Icecap Note: According to a Seattle resident who wrote Icecap, more snow has fallen in the Seattle area recently than any other time except the winter of 1942-43. “I am a Seattle native and 78. I had a paper route in 1942 and had to slog through snow 2 to 3 feet deep dragging a sled. This snow pack remained for four or five weeks.” He continued “The real stupidity by far is that of Mayor Nickels, who prohibited the use of salt on roads because it might harm fish in Puget Sound (salt water). The spin from the mayor is that rubber edges on plow blades that pack the snow on the roads rather than remove it is used in NY and Chicago, both of which have flat terrain while Seattle’s is more hilly than SF. Nickels and the entire city council should be recalled for stupidity.”

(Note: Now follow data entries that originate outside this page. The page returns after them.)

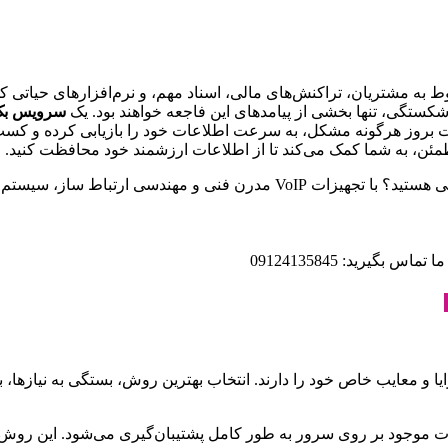
به مشتریان، تراکنش‌های مالی، اسناد مهم، و نرم‌افزارهای حیاتی کسب
شکستگی، تنها بخشی از پیامدهای این فاجعه خواهند بود. یک
سرویس بک
رت بروز هرگونه مشکل، به سرعت اطلاعات خود را بازیابی کرده و کسب
طمئن، به شما کمک می‌کند تا از اطلاعات ارزشمند خود محافظت کنید.
تلفنی سازمانتان را به عصر جدید وارد کنید.
یرید: 09124135845
و معایب خاص خود را دارند. انتخاب بهترین روش، بستگی به نیازها، بو
 موجود بر روی سرور به طور کامل پشتیبان‌گیری می‌شود. این روش،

Greg Nickels recall proclaimed in 2007 a 50% reduction the Pacific Northwest snowfall based on the bogus study by State Climatologist Phil Mote published by the AMS which cherry picked the start and end time of the snowpack analysis - choosing the very snowy 1950 to start. We noted that in a story, given the flip back to the cold PDO, the snow drought may be over and indeed the last two years have seen record or near record snowpacks. No word from Mote or Nickels. Perhaps they are snowed in.
Our Seattle emailer also noted “Gregroire’s pride is enacting the Western Climate Initiative (Little Kyoto cap and trade system) involving 7 states and 4 Canadian Provences. Already a hundred or so employees are busy inventorying emission levels and determining the CO2 emission quotas for all emitters notwithstanding the fact that WA has one of the smallest carbon footprints in the nation. A $6.5 billion deficit is anticipated for the current budget cycle, that is large enough to bankrupt the state. They seem determined to ruin the economy while solving non-existent problems.